Our research covered three sequential yet distinct periods in the history of the Atlantic world: the sixteenth century, or what we judged to be the “age of conquest,” a period dominated by Spanish and Portuguese explorers; the long seventeenth century (covering from the 1590s to 1740s), during which other European powers decisively cut into the Iberian monopoly of the Americas and established long-lasting colonies in North America and the Caribbean; and the Age of Revolutions, between the 1770s and the 1820s, a time of dramatic and traumatic transformations that resulted in the creation of more than a dozen republics in the Americas and upended the lives of millions of Atlantic dwellers. Throughout the more than three hundred years covered in this exhibit, travelers crossed the Atlantic aboard sailing vessels. The multiple Atlantic crossings of our fourteen travelers were sometimes tedious and monotonous and other times eventful and traumatic. The Atlantic crossing, however, was always laden with danger and a catastrophic outcome could never be discarded. The Atlantic that our travelers inhabited and traversed was also socially and politically malleable, and therefore predictable only in its unpredictability.
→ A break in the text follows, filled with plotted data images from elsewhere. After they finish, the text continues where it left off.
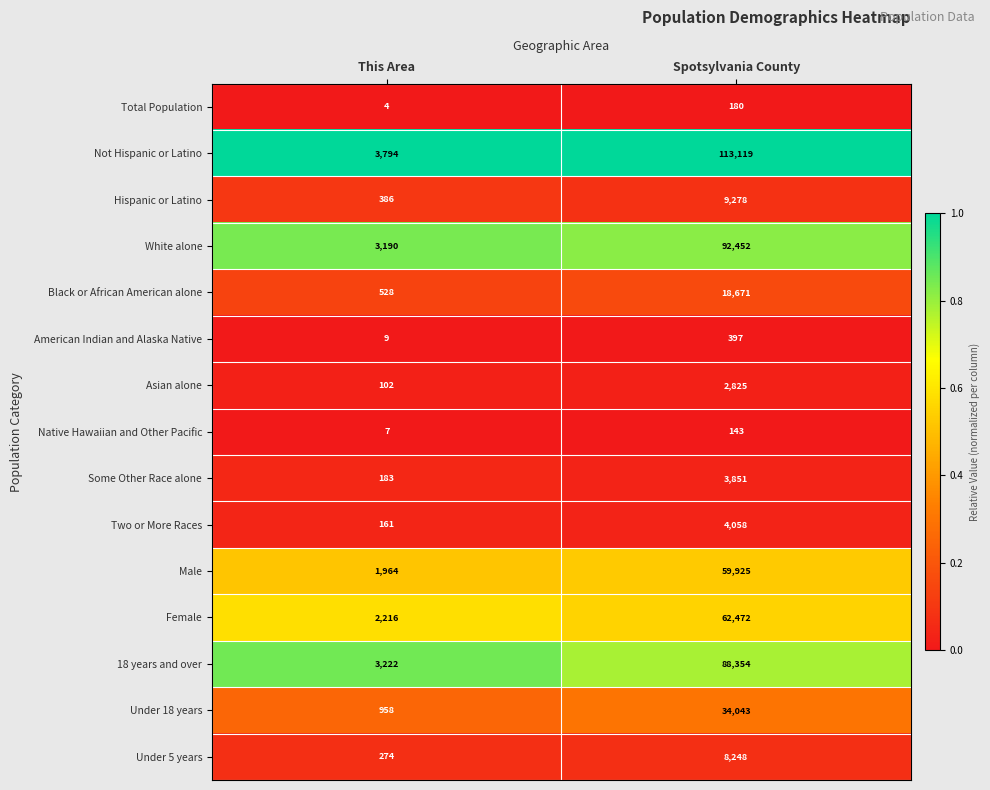

List the series in order of their peak value, lowest first.

Native Hawaiian and Other Pacific, Total Population, American Indian and Alaska Native, Asian alone, Some Other Race alone, Two or More Races, Under 5 years, Hispanic or Latino, Black or African American alone, Under 18 years, Male, Female, 18 years and over, White alone, Not Hispanic or Latino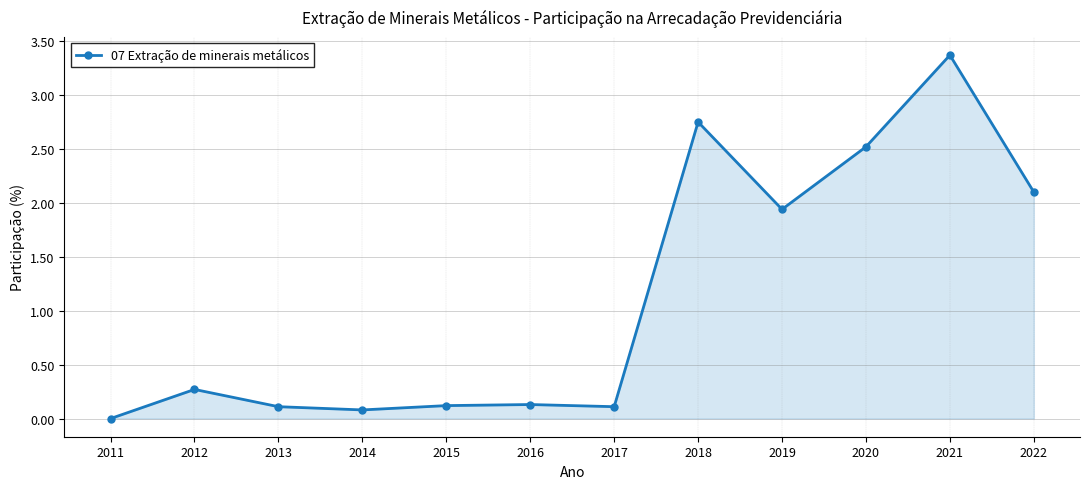

What is the sum of all values?

13.5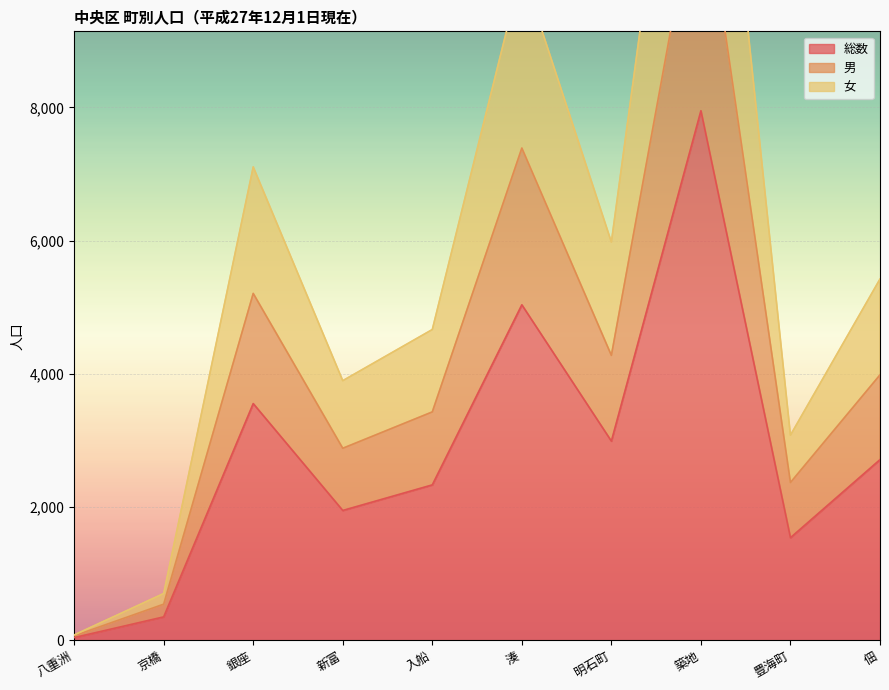

Does the chart display data point markers on the line(s)?

No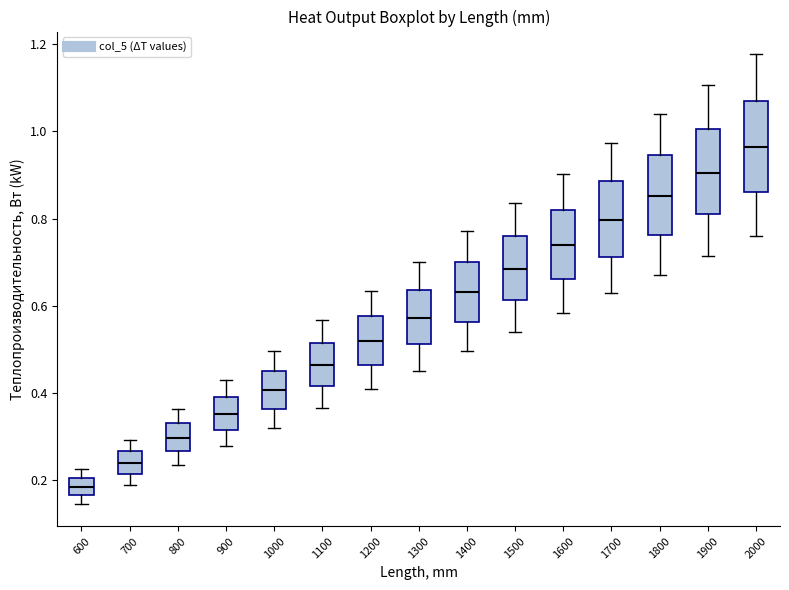

Reading left to right, transcribe this box plot: for each box, give where its median line is, the range the box spans, and where its two whiskers end, as read against the y-axis. The values are not printed on the chart, so give them approximately, as read against the axis.

600: median 0.18, box 0.16 to 0.20, whiskers 0.14 to 0.22
700: median 0.24, box 0.22 to 0.26, whiskers 0.18 to 0.30
800: median 0.30, box 0.26 to 0.34, whiskers 0.24 to 0.36
900: median 0.36, box 0.32 to 0.40, whiskers 0.28 to 0.42
1000: median 0.40, box 0.36 to 0.46, whiskers 0.32 to 0.50
1100: median 0.46, box 0.42 to 0.52, whiskers 0.36 to 0.56
1200: median 0.52, box 0.46 to 0.58, whiskers 0.40 to 0.64
1300: median 0.58, box 0.52 to 0.64, whiskers 0.46 to 0.70
1400: median 0.64, box 0.56 to 0.70, whiskers 0.50 to 0.78
1500: median 0.68, box 0.62 to 0.76, whiskers 0.54 to 0.84
1600: median 0.74, box 0.66 to 0.82, whiskers 0.58 to 0.90
1700: median 0.80, box 0.72 to 0.88, whiskers 0.62 to 0.98
1800: median 0.86, box 0.76 to 0.94, whiskers 0.68 to 1.04
1900: median 0.90, box 0.80 to 1.00, whiskers 0.72 to 1.10
2000: median 0.96, box 0.86 to 1.08, whiskers 0.76 to 1.18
Portuguese and Spanish explorers dominated Atlantic waters during this early period.

French, English and Dutch navigators entered the Atlantic theater with much energy during the seventeenth century.
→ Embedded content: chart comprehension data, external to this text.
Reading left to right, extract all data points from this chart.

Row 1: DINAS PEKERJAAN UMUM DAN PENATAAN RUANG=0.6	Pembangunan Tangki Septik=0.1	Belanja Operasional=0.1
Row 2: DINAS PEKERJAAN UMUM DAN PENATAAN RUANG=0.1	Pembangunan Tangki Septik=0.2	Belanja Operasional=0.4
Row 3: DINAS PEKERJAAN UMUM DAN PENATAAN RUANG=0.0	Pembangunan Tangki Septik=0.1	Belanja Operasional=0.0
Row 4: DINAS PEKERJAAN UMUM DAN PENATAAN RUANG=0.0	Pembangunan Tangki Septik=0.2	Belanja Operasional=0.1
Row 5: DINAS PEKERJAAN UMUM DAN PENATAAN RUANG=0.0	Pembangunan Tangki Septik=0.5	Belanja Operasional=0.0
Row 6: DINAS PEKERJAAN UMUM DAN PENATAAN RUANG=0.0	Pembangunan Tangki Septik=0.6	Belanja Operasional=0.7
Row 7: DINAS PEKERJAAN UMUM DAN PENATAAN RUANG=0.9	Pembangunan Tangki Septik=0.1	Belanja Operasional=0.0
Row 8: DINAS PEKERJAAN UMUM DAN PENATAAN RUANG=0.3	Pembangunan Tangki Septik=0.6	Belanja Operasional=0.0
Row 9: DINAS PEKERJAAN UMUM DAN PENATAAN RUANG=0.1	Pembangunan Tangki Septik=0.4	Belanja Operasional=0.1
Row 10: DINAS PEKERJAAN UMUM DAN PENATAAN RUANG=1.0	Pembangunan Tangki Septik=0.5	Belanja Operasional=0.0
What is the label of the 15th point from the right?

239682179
Warfare curtailed mobility for many but the revolutionary changes of the late eighteenth and early nineteenth century also put many people on themove.

The travelers of this exhibit represent a heterogeneity of backgrounds, professions, and destinations. Some hailed from one or the other side of the Atlantic and some came from far beyond. Each traveled for a distinct reason: some sought military glory, some were adventurers, some used the Atlantic to make a living, and some were conscripted into their voyages against their will. Even within the travelers’ own stories, they could fill multiple roles, and many wore different masks at different times to accomplish different goals. Their voyages demonstrate the diversity of those who most epitomized the “Age of Sail” and show how the Atlantic was a connecting path rather than a dividing moat. Over time, Atlantic travel produced its own unique identities, endowing those who traveled it most frequently with a distinct culture that combined the disparate experiences with which the travelers originally entered to create an Atlantic-wide cosmopolitan structure of feeling and way of being in the world.